Le Procureur Général près la Cour observe toutefois que les motifs du contrôle d'identité exposés dans le procès-verbal de saisine du 21décembre 2022 sont trop vagues pour permettre de vérifier le respect des conditions imposées par l'article 78-2 du code de procédure pénale.
De fait, si l'analyse de la situation permet de présumer que le service de police est intervenu pour prévenir une atteinte à l'ordre public, force est de constater que le procès-verbal de saisine susvisé ne mentionne pas expressément dans lequel des cas visés par l'article 78-2 du code de procédure pénale le contrôle d'identité a été opéré ni ne caractérise spécifiquement, au vu du cas d'espèce, en quoi il existait un risque pour l'ordre public, notamment d'atteinte à la sécurité des personnes et des biens, contestée par l'intéressé.
Force est de constater en conséquence que le contrôle d'identité ne présente effectivement pas les exigences légales nécessaires au contrôle du respect de sa régularité au regard des exigences de l'article 78-2 du CPP, et que cette irrégularité entâche la régularité de la procédure de rétention administrative.
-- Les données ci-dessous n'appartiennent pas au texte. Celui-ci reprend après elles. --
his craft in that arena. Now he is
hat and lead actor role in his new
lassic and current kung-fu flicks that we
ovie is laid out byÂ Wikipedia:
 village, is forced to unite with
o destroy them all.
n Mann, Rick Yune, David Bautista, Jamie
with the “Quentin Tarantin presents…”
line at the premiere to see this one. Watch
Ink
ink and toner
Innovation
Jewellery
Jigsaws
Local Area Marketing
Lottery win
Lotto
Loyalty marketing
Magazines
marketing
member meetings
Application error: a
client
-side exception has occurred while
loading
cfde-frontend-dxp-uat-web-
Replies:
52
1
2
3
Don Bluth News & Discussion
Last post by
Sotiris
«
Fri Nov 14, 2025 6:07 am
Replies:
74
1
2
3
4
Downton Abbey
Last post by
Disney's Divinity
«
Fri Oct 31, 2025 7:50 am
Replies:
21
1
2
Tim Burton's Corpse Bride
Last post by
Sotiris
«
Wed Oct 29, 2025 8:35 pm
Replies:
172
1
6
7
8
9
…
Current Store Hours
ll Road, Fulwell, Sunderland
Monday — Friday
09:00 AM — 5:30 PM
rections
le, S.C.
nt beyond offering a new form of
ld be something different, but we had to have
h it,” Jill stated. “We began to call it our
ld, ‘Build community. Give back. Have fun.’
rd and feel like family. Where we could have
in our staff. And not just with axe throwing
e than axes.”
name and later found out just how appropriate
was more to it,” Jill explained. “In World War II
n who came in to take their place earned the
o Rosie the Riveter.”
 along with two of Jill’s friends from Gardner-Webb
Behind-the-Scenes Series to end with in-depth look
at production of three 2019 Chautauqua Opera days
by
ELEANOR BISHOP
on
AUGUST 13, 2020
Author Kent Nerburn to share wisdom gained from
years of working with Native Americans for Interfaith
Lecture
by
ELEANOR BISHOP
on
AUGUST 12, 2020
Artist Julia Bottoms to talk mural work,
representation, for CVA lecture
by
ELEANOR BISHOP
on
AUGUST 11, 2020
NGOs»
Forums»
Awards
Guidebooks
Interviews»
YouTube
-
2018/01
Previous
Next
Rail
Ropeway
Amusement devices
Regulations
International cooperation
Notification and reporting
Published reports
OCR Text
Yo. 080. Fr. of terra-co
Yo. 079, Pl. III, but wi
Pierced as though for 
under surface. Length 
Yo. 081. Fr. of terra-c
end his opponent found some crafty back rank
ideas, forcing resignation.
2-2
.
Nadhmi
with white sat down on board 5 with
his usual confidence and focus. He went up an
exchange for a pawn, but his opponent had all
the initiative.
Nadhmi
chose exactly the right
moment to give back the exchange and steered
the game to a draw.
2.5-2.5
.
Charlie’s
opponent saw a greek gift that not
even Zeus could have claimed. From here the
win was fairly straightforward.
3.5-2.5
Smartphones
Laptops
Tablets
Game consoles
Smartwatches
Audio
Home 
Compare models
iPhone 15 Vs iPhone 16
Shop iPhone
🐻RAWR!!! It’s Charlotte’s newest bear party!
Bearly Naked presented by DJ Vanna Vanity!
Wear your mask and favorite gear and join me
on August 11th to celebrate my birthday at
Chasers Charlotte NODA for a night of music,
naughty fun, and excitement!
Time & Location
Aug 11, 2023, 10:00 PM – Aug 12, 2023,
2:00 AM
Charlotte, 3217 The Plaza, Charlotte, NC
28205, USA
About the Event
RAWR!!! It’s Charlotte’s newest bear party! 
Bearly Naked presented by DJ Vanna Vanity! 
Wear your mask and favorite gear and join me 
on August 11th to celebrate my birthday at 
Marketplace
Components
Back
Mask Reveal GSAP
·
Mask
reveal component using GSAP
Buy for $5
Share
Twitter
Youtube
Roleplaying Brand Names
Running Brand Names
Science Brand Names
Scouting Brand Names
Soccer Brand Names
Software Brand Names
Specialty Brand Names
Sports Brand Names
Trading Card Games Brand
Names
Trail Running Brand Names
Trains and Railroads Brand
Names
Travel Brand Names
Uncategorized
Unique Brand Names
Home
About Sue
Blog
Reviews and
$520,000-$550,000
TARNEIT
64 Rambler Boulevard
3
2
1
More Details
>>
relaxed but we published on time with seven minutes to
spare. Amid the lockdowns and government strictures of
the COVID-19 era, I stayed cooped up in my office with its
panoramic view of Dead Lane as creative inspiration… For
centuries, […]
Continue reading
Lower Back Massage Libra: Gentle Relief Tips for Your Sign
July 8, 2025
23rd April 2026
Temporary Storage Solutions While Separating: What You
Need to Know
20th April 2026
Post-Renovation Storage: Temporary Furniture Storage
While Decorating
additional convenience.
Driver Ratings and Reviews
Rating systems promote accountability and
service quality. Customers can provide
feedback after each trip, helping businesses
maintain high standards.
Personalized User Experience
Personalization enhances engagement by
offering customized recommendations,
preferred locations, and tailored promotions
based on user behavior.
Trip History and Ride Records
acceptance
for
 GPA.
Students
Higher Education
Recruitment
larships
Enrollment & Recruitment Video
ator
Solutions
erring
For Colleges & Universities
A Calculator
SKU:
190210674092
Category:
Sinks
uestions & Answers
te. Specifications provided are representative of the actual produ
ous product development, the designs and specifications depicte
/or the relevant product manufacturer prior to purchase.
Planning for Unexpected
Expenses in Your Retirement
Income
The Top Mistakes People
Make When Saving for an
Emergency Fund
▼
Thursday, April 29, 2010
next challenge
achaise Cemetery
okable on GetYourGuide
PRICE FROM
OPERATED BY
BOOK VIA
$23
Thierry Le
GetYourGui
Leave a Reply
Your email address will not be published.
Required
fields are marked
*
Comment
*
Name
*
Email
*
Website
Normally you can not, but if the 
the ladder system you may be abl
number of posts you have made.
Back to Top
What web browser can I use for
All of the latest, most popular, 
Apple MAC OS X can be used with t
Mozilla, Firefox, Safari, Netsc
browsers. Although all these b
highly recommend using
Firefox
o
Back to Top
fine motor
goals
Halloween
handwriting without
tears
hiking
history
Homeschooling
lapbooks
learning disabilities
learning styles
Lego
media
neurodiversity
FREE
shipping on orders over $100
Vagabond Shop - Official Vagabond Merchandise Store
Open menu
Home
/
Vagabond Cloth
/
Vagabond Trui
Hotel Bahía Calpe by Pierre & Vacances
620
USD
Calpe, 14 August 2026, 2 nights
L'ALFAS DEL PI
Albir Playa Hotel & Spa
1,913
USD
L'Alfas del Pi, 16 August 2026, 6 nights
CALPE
Il convient en conséquence d'infirmer la décision entreprise et d'ordonner la libération de M. [T] [D] [Z].
- sur les frais irrépétibles :
Au regard de l'équité, et par application des articles 37 et 75 de la loi du 10 juillet 1991 sur l'aide juridictionnelle, il n'y a pas lieu de condamner le préfet d'Ille et Vilaine au paiement de frais irrépétibles au conseil de M. [Z] .
PAR CES MOTIFS
Statuant publiquement,
Déclarons l'appel recevable,
Infirmons l'ordonnance du juge des libertés et de la détention du tribunal judiciaire de Rennes en date du 24 décembre 2022 ayant ordonné la prolongation de la rétention de M. [T] [D] [Z] dans les locaux ne relevant pas de l'administration pénitentiaire pour une durée maximale de vingt-huit jours, à compter du 24 décembre 2022 à 12 heures05,
Statuant à nouveau,
Constatons la nullité du contrôle d'identité,
Ordonnons la remise en liberté de M. [T] [D] [Z],
Lui rappelons son obligation de quitter le territoire national sous peine de s'exposer aux sanctions prévues par les articles L824-3 et suivants du Ceseda,
Rejetons la demande formée par le conseil de l'étranger au titre des frais irrépétibles,
Laissons les dépens à la charge du Trésor Public.
Fait à Rennes, le 28 Décembre 2022 à 12 heures 00
LE GREFFIER, PAR DÉLÉGATION, LE CONSEILLER,
Notification de la présente ordonnance a été faite ce jour à [T] [D] [Z], à son avocat et au préfet
Le Greffier,
Cette ordonnance est susceptible d'un pourvoi en cassation dans les deux mois suivant la présente notification et dans les conditions fixées par les articles 973 et suivants du code de procédure civile.
Communication de la présente ordonnance a été faite ce même jour au procureur général.